▸ What you need to do
Every line of the data below is to be given again as it appears, with the images removed.

### Input data ###

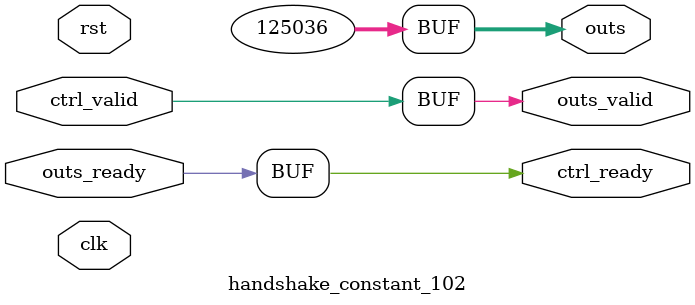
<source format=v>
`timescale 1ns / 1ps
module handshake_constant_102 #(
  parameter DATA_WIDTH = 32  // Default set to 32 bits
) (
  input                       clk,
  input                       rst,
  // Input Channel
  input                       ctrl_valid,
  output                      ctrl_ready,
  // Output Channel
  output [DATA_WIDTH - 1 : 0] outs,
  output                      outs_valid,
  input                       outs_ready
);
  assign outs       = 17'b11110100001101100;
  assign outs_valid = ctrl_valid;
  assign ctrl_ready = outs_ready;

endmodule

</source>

###

▸ Task answer
<source format=v>
`timescale 1ns / 1ps
module handshake_constant_102 #(
  parameter DATA_WIDTH = 32  // Default set to 32 bits
) (
  input                       clk,
  input                       rst,
  // Input Channel
  input                       ctrl_valid,
  output                      ctrl_ready,
  // Output Channel
  output [DATA_WIDTH - 1 : 0] outs,
  output                      outs_valid,
  input                       outs_ready
);
  assign outs       = 17'b11110100001101100;
  assign outs_valid = ctrl_valid;
  assign ctrl_ready = outs_ready;

endmodule

</source>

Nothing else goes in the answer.